Mutagenesis experiments on the baculovirus Bombyx mori nucleopolyhedrovirus (BmNPV) using 5-bromo-2'-deoxyuridine generated five mutants with a 'few polyhedra' (FP) phenotype. Sequence analysis of the 25K gene homologue of the BmNPV FP mutants revealed nucleotide substitutions in the coding region. Rescue experiments indicated that the FP phenotype of the BmNPV mutants resulted from mutations in the 25K coding region. Effects of infection by these FP mutants were analysed following injection of the viruses into silkworm (B. mori) larvae. Compared to infection with wild-type virus, infection with each FP mutant resulted in reduced host degradation (liquefaction). The degree to which liquefaction was blocked corresponded to the degree of functional disruption of the 25K gene product and to the extent to which polyhedron production was reduced. Electron microscopy revealed that (1) polyhedron production was reduced, (2) very few virions were occluded and those that were lacked envelopes, and (3) the basal lamina of fat-body tissue was not destroyed by infection and accumulations of virions occurred along the membrane. Typical NPV-induced liquefaction was observed following infection with a polyhedrin deletion mutant, indicating that host degradation was not related to polyhedron production. These results suggest that (1) the 25K gene product is involved in the host degradation process caused by virus infection and (2) the FP phenotype is an indirect result of disruption of the 25K gene; activation or suppression of a specific host or viral gene related to tissue degradation and polyhedron formation may be involved.

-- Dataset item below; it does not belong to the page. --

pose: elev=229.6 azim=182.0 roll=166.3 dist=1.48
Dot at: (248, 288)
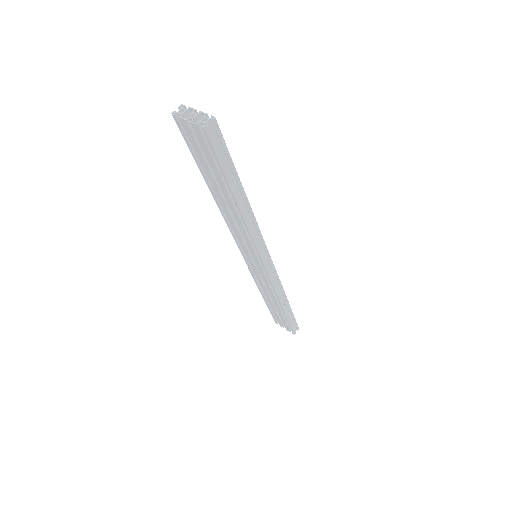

Colocalization of baculovirus IE-1 and two DNA-binding proteins, DBP and LEF-3, to viral replication factories.

We have recently identified a DNA-binding protein (DBP) from the baculovirus Bombyx mori nucleopolyhedrovirus (BmNPV) which can destabilize double-stranded DNA (V. S. Mikhailov, A. L. Mikhailova, M. Iwanaga, S. Gomi, and S. Maeda, J. Virol. 72:3107-3116, 1998). DBP was found to be an early gene product that was not present in budded or occlusion-derived virions. In order to characterize the localization of DBP during viral replication, BmNPV-infected BmN cells were examined by immunostaining and confocal microscopy with DBP antibodies. DBP first appeared as diffuse nuclear staining at 4 to 6 h postinfection (p.i.) and then localized to several specific foci within the nucleus at 6 to 8 h p.i. After the onset of viral DNA replication at around 8 h p.i., these foci began to enlarge and eventually occupied more than half of the nucleus by 14 h p.i. After the termination of viral DNA replication at about 20 h p.i., the DBP-stained regions appeared to break down into approximately 100 small foci within the nucleus. At 8 h p.i., the distribution of DBP as well as that of IE-1 or LEF-3 (two proteins involved in baculovirus DNA replication) overlapped well with that of DNA replication sites labeled with bromodeoxyuridine incorporation. Double-staining experiments with IE-1 and DBP or IE-1 and LEF-3 further confirmed that, between 8 and 14 h p.i., the distribution of IE-1 and LEF-3 overlapped with that of DBP. However, IE-1 localized to the specific foci prior to DBP or LEF-3 at 4 h p.i. In the presence of aphidicolin, an inhibitor of DNA synthesis, immature foci containing IE-1, LEF-3, and DBP were observed by 8 h p.i. However, the subsequent enlargement of these foci was completely suppressed, suggesting that the enlargement depended upon viral DNA replication. At 4 h p.i., the number of IE-1 foci correlated with the multiplicity of infection (MOI) between 0.4 and 10. At higher MOIs (e.g., 50), the number of foci plateaued at around 15. These results suggested that there are about 15 preexisting sites per nucleus which are associated with the initiation of viral DNA replication and assembly of viral DNA replication factories.